Liferay has extensive web content management capabilities.  It can easily scale to present millions of pieces of content via the web.  But, how do your users find what they want?

Enterprise search can be a mystery to the uninitiated.  Often it becomes a guessing game or an exercise in “hit and miss” approaches.  And if users search site content, they rarely look past the first screen of search results.

Let’s do a quick run down of the indexing process and how it works. Liferay works with multiple search products, but the one that we at XTIVIA favor is Apache SOLR.  When administrators, content creators or users create content, Apache SOLR indexes that content.

For content created in the English language, this is that process.  The articles “a”,”an” and “the” are stripped from the content text.  SOLR then views the remaining words.  These are called “keywords”.

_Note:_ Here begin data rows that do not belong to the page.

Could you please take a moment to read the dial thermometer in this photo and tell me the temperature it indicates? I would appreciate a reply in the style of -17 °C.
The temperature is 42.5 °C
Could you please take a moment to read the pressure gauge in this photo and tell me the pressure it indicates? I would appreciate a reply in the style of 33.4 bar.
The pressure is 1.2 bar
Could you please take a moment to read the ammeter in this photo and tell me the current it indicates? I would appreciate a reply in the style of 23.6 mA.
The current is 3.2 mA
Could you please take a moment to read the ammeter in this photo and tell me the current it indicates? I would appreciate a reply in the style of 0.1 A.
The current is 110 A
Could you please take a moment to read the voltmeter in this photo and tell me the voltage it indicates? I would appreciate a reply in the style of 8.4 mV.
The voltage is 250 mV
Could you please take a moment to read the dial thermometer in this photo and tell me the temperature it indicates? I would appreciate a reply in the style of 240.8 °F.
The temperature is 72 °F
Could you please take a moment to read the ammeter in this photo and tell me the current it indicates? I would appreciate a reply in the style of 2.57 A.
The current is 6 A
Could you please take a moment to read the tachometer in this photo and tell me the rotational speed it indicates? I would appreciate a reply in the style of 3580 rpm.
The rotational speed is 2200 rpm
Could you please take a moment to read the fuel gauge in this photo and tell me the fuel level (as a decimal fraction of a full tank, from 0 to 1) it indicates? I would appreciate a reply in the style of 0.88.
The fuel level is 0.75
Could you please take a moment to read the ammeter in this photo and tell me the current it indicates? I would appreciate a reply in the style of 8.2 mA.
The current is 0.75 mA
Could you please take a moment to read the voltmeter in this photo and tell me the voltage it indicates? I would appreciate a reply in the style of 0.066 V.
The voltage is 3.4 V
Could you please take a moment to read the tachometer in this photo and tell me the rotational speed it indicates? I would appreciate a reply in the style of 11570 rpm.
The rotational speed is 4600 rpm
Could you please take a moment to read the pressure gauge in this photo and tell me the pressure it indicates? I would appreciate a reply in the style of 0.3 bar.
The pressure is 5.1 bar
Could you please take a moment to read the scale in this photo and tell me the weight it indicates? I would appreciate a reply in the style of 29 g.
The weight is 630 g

It looks at occurences of a particular word.  It finds the variations of the word.  (“France”, “French”, “Francais”)  In search, this is called “stemming”.

It also looks at how close these occurences of the keyword and its stems appear in the content.  Are they in the same sentence?  Are they in the same paragraph?  Are they in the same piece of content?  This is called the keyword “proximity”.

When a user enters a search term, SOLR queries this index.  Let’s say someone is looking for a recipe on cooking and preparing home-made french fries.  The user enters “french fries” in a search field.

SOLR splits this query into the two search terms.  It then queries its index for content pieces with the highest occurences of the keywords “french” and “fries”.

If any pieces of content contain stems of the keywords in close proximity, they are considered the strongest matches.  This is called “weighting”.  The highest weighted content is presented first.

Let’s add together what we have covered to try and see if we give our user the recipe they are looking for.  In order for their recipe to appear high in their search results, the following must happen.  The variations of the keywords must be in high frequency. The appearances of keyword stems must also be in close proximity.

Let’s explain this in plain English.  If your recipe mentions “french” and “fries” more often and more closely than other content pieces about making a french souffle and deep frying a turkey for Thanksgiving, your portal is the recipe they are looking for.